Puppies Can Cure Almost Anything

It has been a day. I’ve been all over the place mentally. So, rather than try to form coherent sentences, I shall just share this video with you of our future furry family member. Try not to die from the cuteness of six, five-week old corgi puppies running outside for the first time. When the world is going to hell, puppies still have the ability to make things better, even if temporarily.

A group of corgis is called a consort. After seeing this video, though, I’m thinking maybe it’s a chaos of corgis.

You’re welcome.

The Next Step Is A Doozy

“You don’t need to take all of the steps. Only the next one.”

For thirteen years, we’ve lived with a beautiful, anxious, determined, crazy, personality-plus border collie. We have adored her 95% of the time. The other 5% of the time we were wondering what planet she came from and pondering how to deal with her quirks. Dogs are something else. They are furry animals. Animals. And you let them live in your home and sleep in your bedroom. You buy them food and put them on ropes and walk them around outside. You travel with them. They become part of your people family, but they are still animals at the end of the day. Short-lived animals at that. It took us about ten years to understand our border collie, and now we’re on the precipice of losing our sweet baby girl.

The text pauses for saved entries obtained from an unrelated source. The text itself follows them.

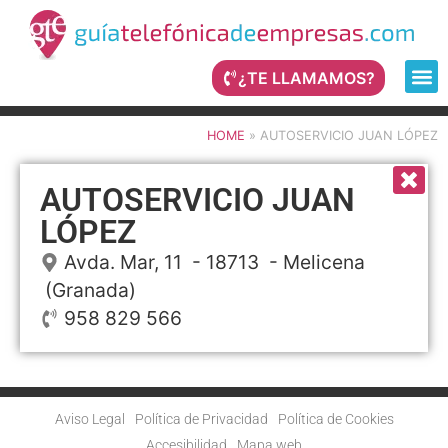
¿TE LLAMAMOS?
HOME
»
AUTOSERVICIO JUAN LÓPEZ
AUTOSERVICIO JUAN
LÓPEZ
Avda. Mar, 11
- 18713 -
Melicena
(Granada)
958 829 566
Aviso Legal
Política de Privacidad
Política de Cookies
Accesibilidad
Mapa web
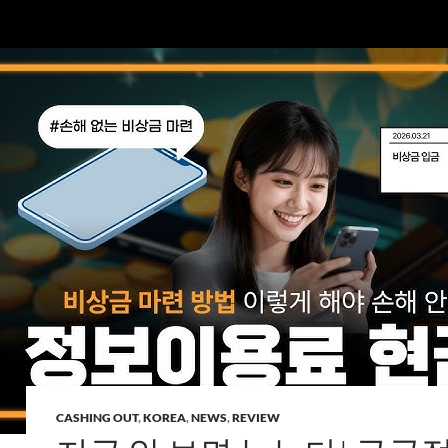
CASHING OUT
,
KOREA
,
NEWS
,
REVIEW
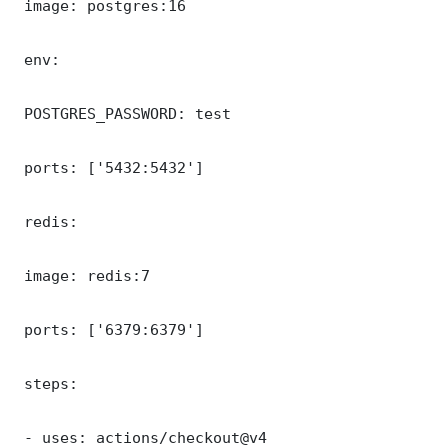
 image: postgres:16

 env:

 POSTGRES_PASSWORD: test

 ports: ['5432:5432']

 redis:

 image: redis:7

 ports: ['6379:6379']

 steps:

 - uses: actions/checkout@v4
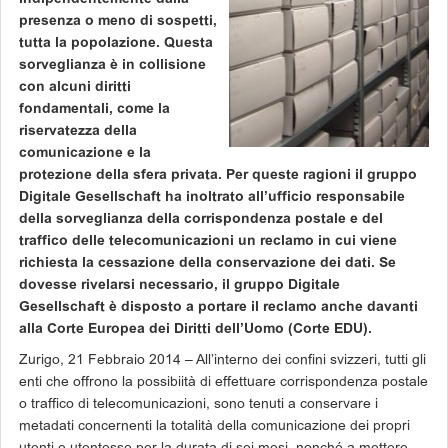
presenza o meno di sospetti,
tutta la popolazione. Questa
sorveglianza è in collisione
con alcuni diritti
fondamentali, come la
riservatezza della
comunicazione e la
protezione della sfera privata. Per queste ragioni il gruppo
Digitale Gesellschaft ha inoltrato all’ufficio responsabile
della sorveglianza della corrispondenza postale e del
traffico delle telecomunicazioni un reclamo in cui viene
richiesta la cessazione della conservazione dei dati. Se
dovesse rivelarsi necessario, il gruppo Digitale
Gesellschaft è disposto a portare il reclamo anche davanti
alla Corte Europea dei Diritti dell’Uomo (Corte EDU).
Zurigo, 21 Febbraio 2014 – All’interno dei confini svizzeri, tutti gli
enti che offrono la possibiità di effettuare corrispondenza postale
o traffico di telecomunicazioni, sono tenuti a conservare i
metadati concernenti la totalità della comunicazione dei propri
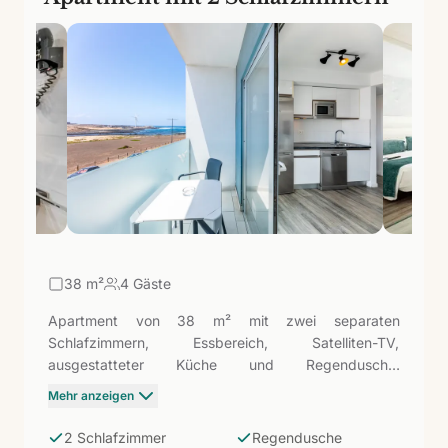
38
m²
4 Gäste
Apartment von 38 m² mit zwei separaten
Schlafzimmern, Essbereich, Satelliten-TV,
ausgestatteter Küche und Regendusche.
Zeitgenössische Dekoration mit lokalen Akzenten und
Mehr anzeigen
privatem Balkon. Der gleiche Raum wie die Junior
Suite L, aber organisiert in zwei Schlafzimmern
2 Schlafzimmer
Regendusche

It’s been a rewarding (and now heartbreaking) journey.

We’ve never had one day in our home without a dog, so when we learned Ruby is losing kidney function we decided it was time to get a second dog that at some point will become our only dog. This is how Ruby came to us. Buddy was our senior dog who began having seizures and other problems. We saw his suffering and knew he wasn’t long for this world, so we selfishly got a puppy to ease our sadness around his transition. A funny thing happened when Ruby came along, though. Buddy (who Luke said was “on death’s doorstep”) suddenly perked up. He initially wasn’t thrilled to have Ruby around, but soon enough they settled into an arrangement. As time went on, Buddy became a bit more active. He played. It’s as if he saw the new dog and said to us, “Hey, hey, hey. I see what you’re doing here. Not so fast. I’m not done yet.” Luke said Buddy “must have drank from the Holy Grail” because he lived a year beyond the seizure we thought would be his end. I suppose now we are thinking that a new puppy might also give Ruby a new leash on life in her final months.

So today we did a thing. We made a commitment to purchase our next, greatest furry family member. Not a replacement for Ruby, as there will never be another dog like her, but a successor. We will be getting a BHT (black-headed tri-color) Corgi from an AKC breeder in Utah before the end of September. When we pick him up, he will be 8 weeks old. He will have been socialized with his five littermates and the breeder’s children, other dogs and pets, and farm animals. He will be cute but he will not look like the dog he will eventually become. He will be an energetic, active, ball of shedding fluff that will keep us awake at night for a while and keep us on our toes for years. We don’t know who this new family member will be or what role he will fill in our family unit, but we know he will bring new life into our home and shake us up. It’s scary, but it’s also exciting as hell. It’a a big commitment, but our kids are grown and we’re ready to experience some youthful energy again.

So, without further ado, meet our future family member, Loki.

He has a seven on his head, so we’re thinking he will be Loki Seven.